Le rapport présente également une évaluation consternante de la régression constatée dans d’autres domaines relatifs aux droits humains, mentionnant notamment la marginalisation croissante des minorités tamoule et musulmane, alimentée par le discours discriminatoire et propice aux divisions tenu par les représentants de l’État, et l’espace de plus en plus restreint laissé à la société civile, y compris aux médias indépendants.
Tous les regards seront tournés vers l’Allemagne, le Canada, la Macédoine du Nord, le Monténégro et le Royaume-Uni, qui devraient présenter une résolution sur le Sri Lanka à la session de l’ONU qui débutera le mois prochain.
« Les États membres de l’ONU doivent tirer les leçons de l’expérience et, cette fois, tenir compte des indicateurs d’alerte précoce identifiés par la plus haute responsable des Nations unies en matière de droits humains. »

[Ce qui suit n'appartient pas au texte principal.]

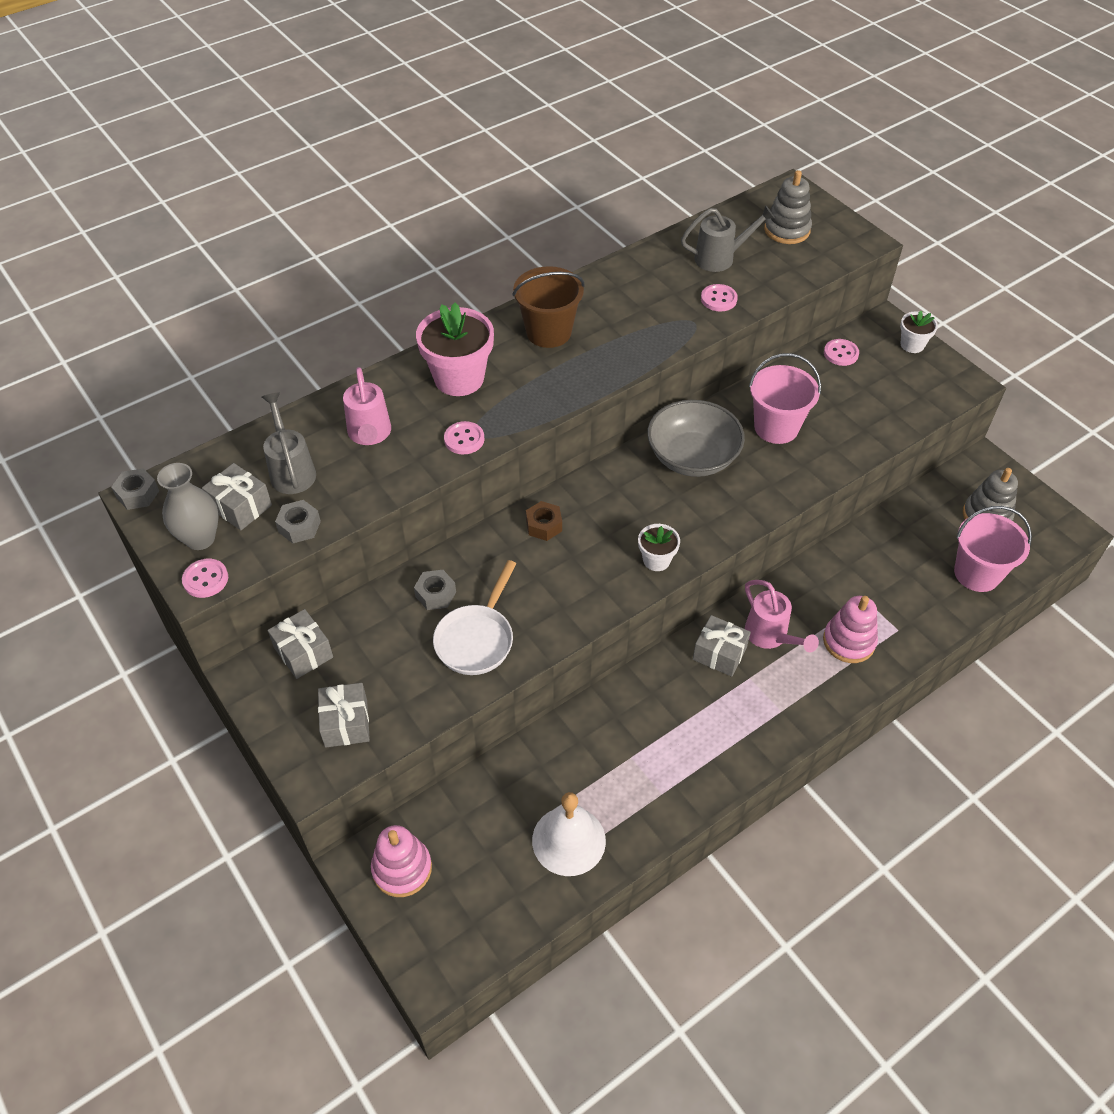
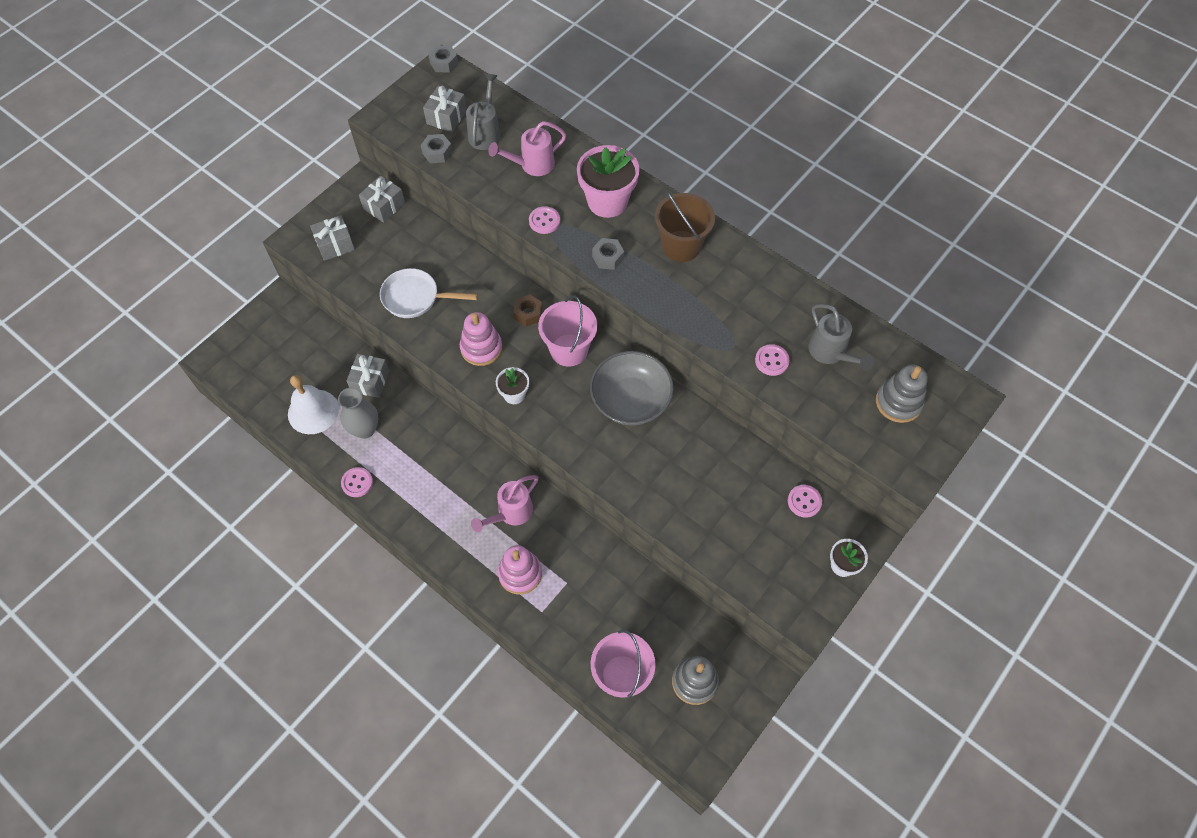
camera: 75 degrees right, 10 degrees up
(200, 538) = (415, 106): grey vase -> grey vase (365, 429)
(205, 579) = (382, 120): pink button -> pink button (357, 482)
(291, 471) = (485, 133): grey watering can -> grey watering can turned 45 degrees counterclockwise
(402, 868) = (280, 323): pink stacking toy -> pink stacking toy (481, 348)
(435, 594) = (448, 264): grey nut -> grey nut (608, 257)
(719, 653) = (485, 479): grey gift -> grey gift (370, 381)
(776, 427) = (687, 459): pink bucket -> pink bucket (569, 350)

« Il incombe désormais à ces pays, avec le soutien d’autres États membres du Conseil des droits de l’homme, de présenter une proposition significative qui réponde de manière crédible aux conclusions accablantes et aux recommandations concrètes de ce rapport de l’ONU, en soumettant le gouvernement sri-lankais à un examen approprié et en œuvrant à nouveau à un processus d’établissement des responsabilités convenu au niveau international », a déclaré David Griffiths.
« Les États membres de l’ONU doivent tirer les leçons de l’expérience et, cette fois, tenir compte des indicateurs d’alerte précoce identifiés par la plus haute responsable des Nations unies en matière de droits humains. »
Complément d’information
Le rapport du Haut-Commissariat aux droits de l’homme, publié le 27 janvier 2021, peut être téléchargé (en anglais) ici [3]. Le Conseil des droits de l’homme se réunira du 22 février au 23 mars pour sa 46e session, au cours de laquelle l’Allemagne, le Canada, la Macédoine du Nord, le Monténégro et le Royaume-Uni - le petit groupe d’États actuellement à la pointe sur la question du Sri Lanka - devraient présenter une résolution faisant suite au rapport du Haut-Commissariat.
Amnesty International a publié en janvier une évaluation de la situation au Sri Lanka [4], dans laquelle elle définit des attentes claires en ce qui concerne l’action du Conseil des droits de l’homme. Le rapport de la haut-commissaire appuie l’appel à renforcer le suivi et l’établissement de rapports concernant la situation, ainsi qu’à collecter et à conserver des éléments de preuve en vue de poursuites futures.
Le Sri Lanka a connu de nombreuses commissions d’enquête nationales qui n’ont jamais permis de conduire à la justice et à la réconciliation pour les victimes de violations des droits humains. Les conclusions des anciennes commissions n’ont débouché sur aucune poursuite contre les responsables présumés d’atrocités. Amnesty International a recueilli des informations sur ces procédures par le passé.